There is no climate emergency.
That’s the opening sentence of a letter from Professor Guus Berkhout of The Hague and 500 other scientists and climate science professionals to António Guterres, UN Secretary-General, and Patricia Espinosa Cantellano, Executive Secretary, United Nations Framework Convention on Climate Change.
Berkhout, et al., did expand on that.
The general-circulation models of climate on which international policy is at present founded are unfit for their purpose. Therefore, it is cruel as well as imprudent to advocate the squandering of trillions on the basis of results from such immature models.
These immature models have, in fact, consistently failed to predict the past and the present simultaneously, and they’ve badly overstated, to the point of exaggeration, the predicted future amount of global warming over each of the last 20 years.
Those models also ignore all the natural causes of what is, in fact, planetary warming: the sun has been warming for some 4.5 billion years, so of course the earth has been, also. Orbital mechanics play a significant role, too, not only our trip around the sun, but the precession of our rotational axis. We (in the northern hemisphere, where most of the land surface turns out to be—a tectonic plate motion that also plays a role in our climate evolution) currently tilt toward the sun when we’re farthest away, and tilt away from it when we’re closest. That’s why our summers and winters are so relatively temperate and close to each other in average temperatures.
Our axis precesses, though, at a rate that completes a cycle in 26,000 years.
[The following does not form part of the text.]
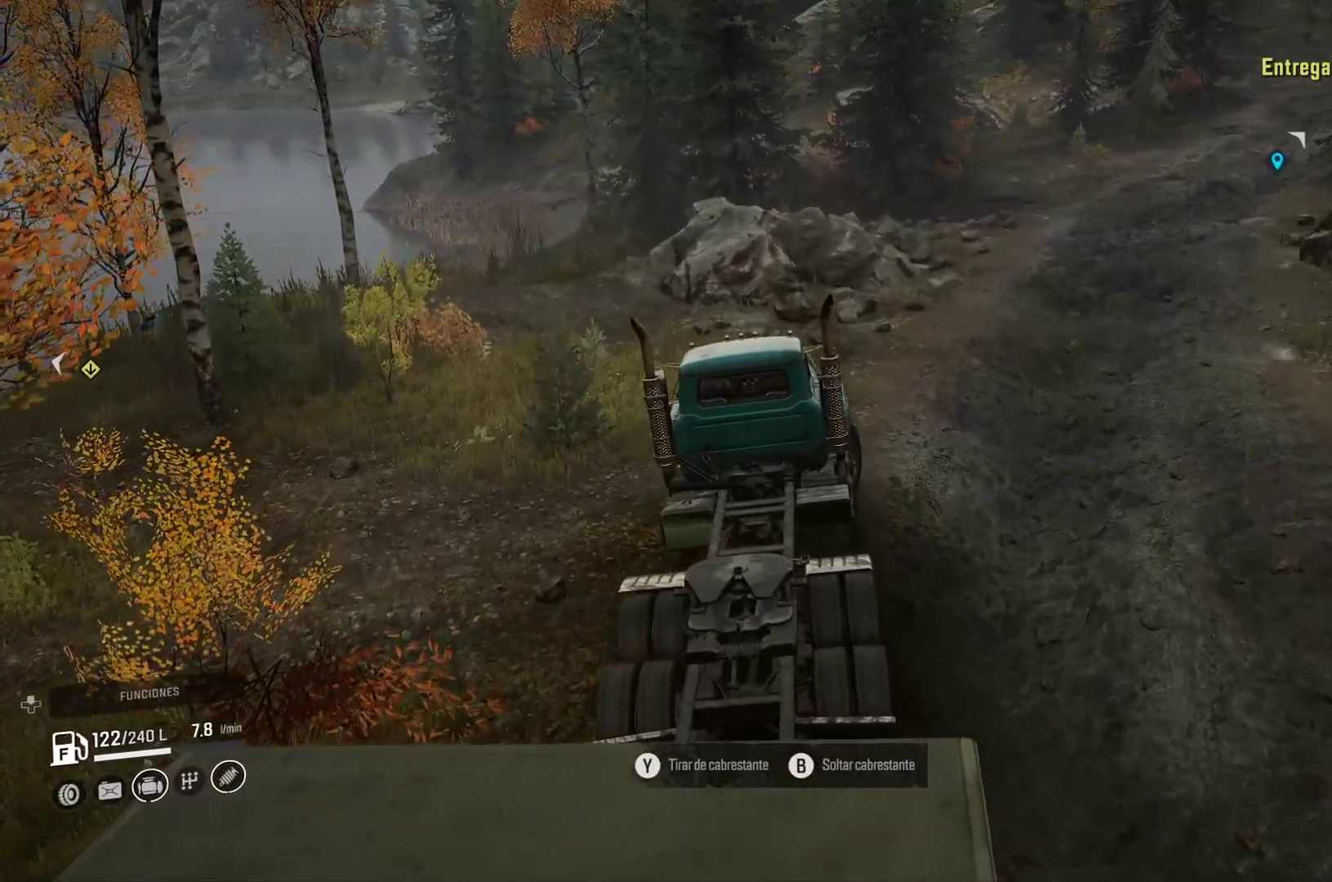
{"buttons": [], "left_stick": "center", "right_stick": "center", "events": [[433, "left_stick", "center"]]}
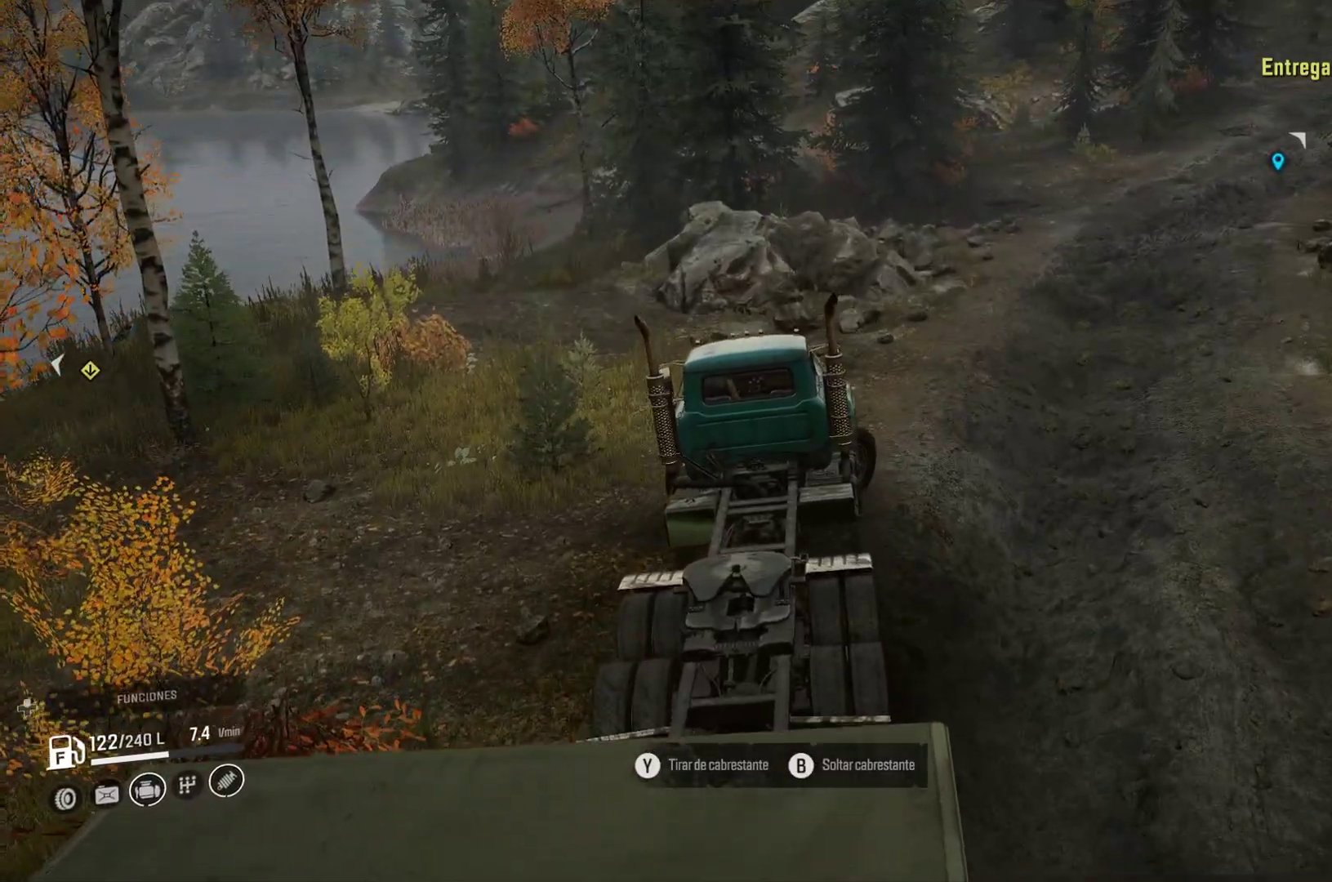
{"buttons": [], "left_stick": "right", "right_stick": "center", "events": [[267, "left_stick", "right"]]}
Thus, in a few thousand years (think of the time since the last Ice Age for an idea of how quick that is, geologically. It’s well inside, for instance, the rate at which our tectonic plates mosey around), we’ll tilt toward the sun at our closest approach to the sun and away from it at our farthest. Those will be some hot summers and cold winters in the northern hemisphere. Climate control that.
For all of this, though, at present we are, and for the foreseeable future (in human lifetime terms), will be some degrees cooler than the geologic warming trend line, and it’ll be a significant while before we even warm up to the level of the Medieval Warm Period or the climate extant during the height of the Roman empire.